Breeding of most gudgeon species require a hideaway like a rock cave or even a terracotta pot. Even PVC pipes will do in some cases. I do believe they spawn very much like their cousins, the Peacock Gudgeon, _Tateurndina ocellicauda_ and the common Bumblebee Goby, _Brachygobius doriae_.

I've read somewhere that the bumblebee goby spawns in any hideaway its given, usually an empty snail shell or even a small cave. The male will guard the eggs, fanning them quite often and guarding the territory around the eggs. I do believe that it should be the same for the Empire Gudgeon. In any case, judging from the size of the gudgeon, they should lay larger eggs and therefore produce slightly larger fry. 

Give them several hiding spaces and enough areas for the male to establish his territory and for the female to hide in. Condition them as you would with killies, feed them well and hope for the best. They should surprise you with a spawn one day soon. If you see the male in his breeding colours you will know that they're either spawning or already spawned. The fry shouldn't be a problem to raise provided you can judge their size and feed accordingly.

A little bit of info on how to maintain them:
_Rhad says: Hypseleotris compressa, the Empire Gudgeon, grows to only about 10 cm. and is widespread in coastal drainages around the northern two- thirds of Australia. These are by far the most colourful of the Australian Gudgeons particularly when in breeding colour. They prefer the water to be 21C - 26C, pH 6.8 - 7.2, Total hardness to about 100 PPM. They are omnivorous, eating cladocerans, mosquito larvae, algae, and detritus. Can be adapted to flake foods._

Here's a link on how to breed and raise their cousins, the Peacock Gudgeon and the Bumblebee Gobies. 

Breeding the Peacock Gudgeon

"Bee-keeping" by Tom & Pat Bridges

----------


## stormhawk

KL,

Found another link but its in Japanese. There's several pics of a spawning sequence for the Empire Gudgeon at the bottom of the page. Use a translator like the one on Altavista.com and see if you understand anything the Japanese are saying.

http://homepage2.nifty.com/PhD-mukai...seleotris.html

----------


## RonWill

> ...other than their fry being very small, do you have any information about the Gudgeons that might be useful.


Kwek Leong, the gudgeon's spawning behaviour is similar to Jian Yang's description, very cichlid like.
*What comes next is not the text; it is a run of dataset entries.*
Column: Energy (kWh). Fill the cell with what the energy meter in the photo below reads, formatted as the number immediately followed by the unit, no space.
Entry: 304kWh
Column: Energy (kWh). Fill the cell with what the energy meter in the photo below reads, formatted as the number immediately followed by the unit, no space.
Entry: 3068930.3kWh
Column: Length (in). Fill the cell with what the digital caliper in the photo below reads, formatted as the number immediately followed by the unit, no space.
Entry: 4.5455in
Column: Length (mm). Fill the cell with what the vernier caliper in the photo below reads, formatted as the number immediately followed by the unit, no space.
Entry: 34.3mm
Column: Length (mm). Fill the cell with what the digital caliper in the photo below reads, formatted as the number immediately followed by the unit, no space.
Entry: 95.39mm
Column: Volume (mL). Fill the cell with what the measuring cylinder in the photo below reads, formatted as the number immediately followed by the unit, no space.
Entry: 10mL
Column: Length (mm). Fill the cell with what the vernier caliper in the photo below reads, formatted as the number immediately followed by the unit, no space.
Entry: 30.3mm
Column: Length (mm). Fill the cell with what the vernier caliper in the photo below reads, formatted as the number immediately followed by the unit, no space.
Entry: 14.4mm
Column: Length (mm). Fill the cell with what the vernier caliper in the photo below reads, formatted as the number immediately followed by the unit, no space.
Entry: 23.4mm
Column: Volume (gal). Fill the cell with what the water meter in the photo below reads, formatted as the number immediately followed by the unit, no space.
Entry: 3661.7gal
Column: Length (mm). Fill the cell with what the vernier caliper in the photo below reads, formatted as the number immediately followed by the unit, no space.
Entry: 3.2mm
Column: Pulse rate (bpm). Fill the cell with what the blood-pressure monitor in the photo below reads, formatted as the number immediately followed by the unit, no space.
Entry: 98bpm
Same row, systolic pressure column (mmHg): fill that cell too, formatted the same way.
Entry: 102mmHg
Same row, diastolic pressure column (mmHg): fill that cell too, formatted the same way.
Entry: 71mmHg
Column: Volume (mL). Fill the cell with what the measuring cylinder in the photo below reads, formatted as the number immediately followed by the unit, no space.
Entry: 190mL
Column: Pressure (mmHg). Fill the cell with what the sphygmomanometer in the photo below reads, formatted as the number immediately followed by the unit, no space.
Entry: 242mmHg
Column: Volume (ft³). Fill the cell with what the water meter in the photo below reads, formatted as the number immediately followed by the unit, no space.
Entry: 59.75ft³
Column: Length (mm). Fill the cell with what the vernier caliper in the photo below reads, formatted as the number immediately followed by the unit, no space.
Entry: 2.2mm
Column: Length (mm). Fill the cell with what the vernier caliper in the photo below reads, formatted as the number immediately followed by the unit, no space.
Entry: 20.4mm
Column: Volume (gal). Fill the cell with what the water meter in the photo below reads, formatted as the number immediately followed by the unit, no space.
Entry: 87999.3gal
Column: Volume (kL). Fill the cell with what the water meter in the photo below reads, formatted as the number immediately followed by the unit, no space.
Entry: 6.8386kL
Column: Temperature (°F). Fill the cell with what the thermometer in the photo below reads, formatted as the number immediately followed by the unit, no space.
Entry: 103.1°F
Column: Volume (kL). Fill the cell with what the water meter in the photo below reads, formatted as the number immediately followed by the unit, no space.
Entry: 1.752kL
But the way I see it, there'll be high fry mortality.

At Fishbase, it states, "_smallest vertebrate eggs with max 0.32 mm. Hatching larvae are about 1mm long_"... and *that's* freeking small eggs and fry, like Goa Killies and Scarlet badis!!

To tame male aggression, I suspect a 'betta approach' might work, ie. isolate the female but keep her within the male's sight. Whoopie only when she's ready and willing.

----------


## timebomb

Hi, fellas,

I set up the breeding tank more than a week ago and yesterday, I transferred the Empire Gudgeons into their new home. Here's a picture of the male checking out his new surroundings:



Loh K L

----------


## timebomb

Hey, guys,

I'm so excited.

I've been keeping the Empire Gudgeons for a while now but I've always suspected what I have are either all males or all females. In fact, I've been bugging Azmi of Eco-Culture to get me a genuine pair. The ones I have don't show the colours I saw in pictures of the fish. 

Yesterday, I was at Eco again to hand over the T-shirts to Azmi. Whilst there, I decided to spoil my fish so I bought a bag of live adult brine shrimps. I came home, fed the shrimps to the fish and didn't think much about it after that.

When I came home from work today, I saw a flash of orange in the Gudgeon's tank. Wowweeee!!! There were spawning colours. One of them, the biggest one has turned a bright orange. It's body shape seems to have changed too. It's now more oval instead of torpedo-shaped. I grabbed the camera and managed a few poor shots.

Here's a picture of the pair:


Here's the male:


Loh K L

----------


## Nonn

Wow!, now I hope my 3 dull fish will turn like that one day.

----------


## timebomb

Nonn,

My Empires were pretty dull-coloured too when I first got them. I think the trick is to keep them in a dark environment.  I use a lot of Hornwort as a cover for their tank. 

I got a better picture of the female. The male was nowhere to be seen. Seems like he became pretty shy after turning orange.



Loh K L

----------


## RonWill

hmm... I know what I did after the wedding banquet but my guess is that the male is guarding a brood of eggs?? :wink:

----------


## timebomb

No luck with eggs but I got a great picture today!

The male, however, seems to have lost a bit of its spawning colours. I think it's got something to do with live food. Everytime I give him something live, he turns a bright orange the next day. 



Loh K L

----------


## TS168

hi all Empire Gudgeon keeper, here a short article to share with. Hope it will help.

http://pandora.nla.gov.au/pan/21803/...mon/Empire.htm

Best Regards
TS

----------